A light breakfast will be served at 8:30 AM followed by keynote remarks beginning at 9:00 AM and an expert panel.
- Senator Christopher Murphy (D-CT)
- Representative Ro Khanna (D-CA)
- Mark Zuckerman, president at The Century Foundation
- Michael Wahid Hanna, senior fellow at The Century Foundation
- Dina Esfandiary, fellow at The Century Foundation
- Sarah Margon, director of U.S. foreign policy at the Open Society Foundations
- Melissa Dalton, senior fellow at the Center for Strategic and International Studies
Senator Chris Murphy is the junior United States senator for Connecticut. Senator Murphy has been a strong voice in the Senate fighting for job creation, affordable health care, education, sensible gun laws, and a forward-looking foreign policy. Senator Murphy has laid out a forward-thinking foreign policy vision for the United States. As a member of the Foreign Relations Committee, he has been an outspoken proponent of diplomacy, international human rights, and the need for clear-eyed American leadership abroad.

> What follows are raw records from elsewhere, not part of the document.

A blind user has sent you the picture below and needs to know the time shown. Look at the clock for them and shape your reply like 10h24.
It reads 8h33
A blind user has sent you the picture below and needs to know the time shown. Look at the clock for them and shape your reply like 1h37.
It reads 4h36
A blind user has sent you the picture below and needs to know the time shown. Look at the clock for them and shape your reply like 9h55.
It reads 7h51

Congressman Ro Khanna represents California’s 17th Congressional District, located in the heart of Silicon Valley, and is serving in his second term. Representative Khanna sits on the House Armed Services, Budget, and Oversight and Reform Committees and is first vice chair of the Congressional Progressive Caucus. He also serves as an assistant whip for the Democratic Caucus.
Mark Zuckerman is president of The Century Foundation. He served in the Obama White House as the deputy director of the Domestic Policy Council, leading teams on key initiatives, including reducing student debt, increasing accountability at for-profit educational institutions, reducing workplace discrimination, increasing wages for home health care workers, and expanding access to job training. Prior to that, as staff director of the House Education and Labor Committee, he helped win passage of landmark legislation such as the Affordable Care Act; the Lilly Ledbetter Fair Pay Act; the Healthy, Hunger-Free Kids Act; and the Student Aid and Fiscal Responsibility Act.

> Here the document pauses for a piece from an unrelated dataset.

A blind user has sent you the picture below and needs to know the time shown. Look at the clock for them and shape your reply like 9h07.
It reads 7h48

Michael Wahid Hanna is a senior fellow at The Century Foundation. He is also a nonresident senior fellow at the Reiss Center on Law and Security at New York University School of Law. Hanna works on issues of international security, international law, and U.S. foreign policy in the Middle East and South Asia.
Dina Esfandiary is a fellow at The Century Foundation and international security program research fellow at Harvard’s Kennedy School. She is the co-author of Triple-Axis: Iran’s Relations with Russia and China (London: I. B. Tauris, 2018), and Living on the Edge: Iran and the Practice of Nuclear Hedging (Palgrave Macmillan, 2016).
Sarah Margon is the director of the foreign policy team at Open Society-U.S. Prior to joining the Open Society Foundations, Margon was the Washington director for Human Rights Watch. She previously served as associate director of sustainable security and peacebuilding at the Center for American Progress and as senior foreign policy advisor to Senator Russ Feingold and as staff director to the Senate Foreign Relations Subcommittee on African Affairs. She has been a guest on various national and international media programs and has published in a wide range of media outlets, including Foreign Affairs, USA Today, and the Washington Post. Margon received an MS from Georgetown University’s Walsh School of Foreign Service and a BA from Wesleyan University.
Melissa Dalton is a senior fellow and deputy director of the CSIS International Security Program and director of the Cooperative Defense Project. Prior to joining CSIS in 2014, Ms. Dalton served at the U.S. Department of Defense in the Office of the Under Secretary of Defense for Policy from 2007 to 2014, most recently as senior adviser for force planning, where she contributed to the 2014 Quadrennial Defense Review. Her previous posts included policy adviser to the commander of the International Security Assistance Force in Kabul, Afghanistan, and country director for Lebanon and Syria. Prior to her DoD service, she taught English to middle and high school students in Damascus, Syria and served as an intelligence analyst at the Defense Intelligence Agency.